_EXERCISE DIRECTIONS:_
Copy the lines from the one containing "November 2021" through the one containing "Inherited Property", both included, without changing anything.

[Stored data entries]
··········

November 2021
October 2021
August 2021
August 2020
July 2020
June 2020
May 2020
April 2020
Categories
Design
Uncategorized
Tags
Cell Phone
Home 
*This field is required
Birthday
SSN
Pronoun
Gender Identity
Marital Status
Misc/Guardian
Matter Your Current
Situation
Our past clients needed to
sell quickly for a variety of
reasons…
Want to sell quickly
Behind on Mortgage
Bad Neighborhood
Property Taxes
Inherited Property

··········

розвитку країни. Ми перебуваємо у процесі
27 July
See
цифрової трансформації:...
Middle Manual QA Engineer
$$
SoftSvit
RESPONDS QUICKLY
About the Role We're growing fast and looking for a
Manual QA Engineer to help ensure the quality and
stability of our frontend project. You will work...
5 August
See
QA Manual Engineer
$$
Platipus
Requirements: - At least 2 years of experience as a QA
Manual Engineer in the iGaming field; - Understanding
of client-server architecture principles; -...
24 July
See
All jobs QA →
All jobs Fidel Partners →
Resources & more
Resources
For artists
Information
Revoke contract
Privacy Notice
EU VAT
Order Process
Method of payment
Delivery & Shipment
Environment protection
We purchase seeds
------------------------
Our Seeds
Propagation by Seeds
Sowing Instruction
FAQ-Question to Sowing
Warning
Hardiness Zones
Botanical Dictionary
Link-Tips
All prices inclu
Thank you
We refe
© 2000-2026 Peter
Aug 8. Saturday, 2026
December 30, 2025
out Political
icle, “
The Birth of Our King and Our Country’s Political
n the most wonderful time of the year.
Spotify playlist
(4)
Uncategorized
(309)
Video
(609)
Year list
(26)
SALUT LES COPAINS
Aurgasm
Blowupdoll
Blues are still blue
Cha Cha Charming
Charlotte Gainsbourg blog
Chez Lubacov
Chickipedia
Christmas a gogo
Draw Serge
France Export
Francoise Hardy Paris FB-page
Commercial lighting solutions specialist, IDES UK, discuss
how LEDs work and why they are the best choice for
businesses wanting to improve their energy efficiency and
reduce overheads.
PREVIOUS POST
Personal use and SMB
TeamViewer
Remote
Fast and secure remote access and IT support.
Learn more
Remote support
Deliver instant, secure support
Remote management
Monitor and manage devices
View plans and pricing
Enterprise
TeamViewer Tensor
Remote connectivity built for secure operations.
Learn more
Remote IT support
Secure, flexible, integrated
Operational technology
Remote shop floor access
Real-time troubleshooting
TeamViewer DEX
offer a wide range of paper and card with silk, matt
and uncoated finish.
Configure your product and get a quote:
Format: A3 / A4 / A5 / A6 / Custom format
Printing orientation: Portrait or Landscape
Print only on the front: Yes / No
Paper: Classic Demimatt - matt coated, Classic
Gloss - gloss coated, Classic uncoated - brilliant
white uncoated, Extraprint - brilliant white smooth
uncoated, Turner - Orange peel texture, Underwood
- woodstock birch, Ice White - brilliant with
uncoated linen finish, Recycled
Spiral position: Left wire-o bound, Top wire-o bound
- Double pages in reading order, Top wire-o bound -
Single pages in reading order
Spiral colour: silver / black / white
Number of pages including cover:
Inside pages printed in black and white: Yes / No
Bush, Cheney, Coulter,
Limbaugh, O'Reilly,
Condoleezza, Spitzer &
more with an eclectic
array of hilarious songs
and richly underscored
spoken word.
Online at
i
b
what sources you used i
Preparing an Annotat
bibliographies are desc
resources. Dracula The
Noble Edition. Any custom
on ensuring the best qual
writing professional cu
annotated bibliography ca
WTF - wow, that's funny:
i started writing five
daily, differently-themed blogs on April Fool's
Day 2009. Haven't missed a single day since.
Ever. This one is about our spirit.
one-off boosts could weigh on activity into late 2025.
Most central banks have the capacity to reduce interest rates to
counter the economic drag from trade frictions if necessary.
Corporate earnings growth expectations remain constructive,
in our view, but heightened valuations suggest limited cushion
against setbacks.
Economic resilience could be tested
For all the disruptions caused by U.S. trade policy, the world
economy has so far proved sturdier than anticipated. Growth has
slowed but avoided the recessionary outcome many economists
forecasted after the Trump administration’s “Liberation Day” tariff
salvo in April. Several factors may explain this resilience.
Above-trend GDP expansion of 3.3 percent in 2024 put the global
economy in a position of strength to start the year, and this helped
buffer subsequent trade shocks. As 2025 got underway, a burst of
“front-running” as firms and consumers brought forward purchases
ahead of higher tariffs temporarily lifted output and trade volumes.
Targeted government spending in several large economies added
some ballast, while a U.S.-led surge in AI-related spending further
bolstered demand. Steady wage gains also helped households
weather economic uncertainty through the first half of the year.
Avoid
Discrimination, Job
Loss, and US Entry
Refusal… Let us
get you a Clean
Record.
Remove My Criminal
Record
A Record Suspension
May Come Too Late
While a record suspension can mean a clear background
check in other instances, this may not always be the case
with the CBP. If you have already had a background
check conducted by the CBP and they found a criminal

··········

_TASK ANSWER:_
November 2021
October 2021
August 2021
August 2020
July 2020
June 2020
May 2020
April 2020
Categories
Design
Uncategorized
Tags
Cell Phone
Home 
*This field is required
Birthday
SSN
Pronoun
Gender Identity
Marital Status
Misc/Guardian
Matter Your Current
Situation
Our past clients needed to
sell quickly for a variety of
reasons…
Want to sell quickly
Behind on Mortgage
Bad Neighborhood
Property Taxes
Inherited Property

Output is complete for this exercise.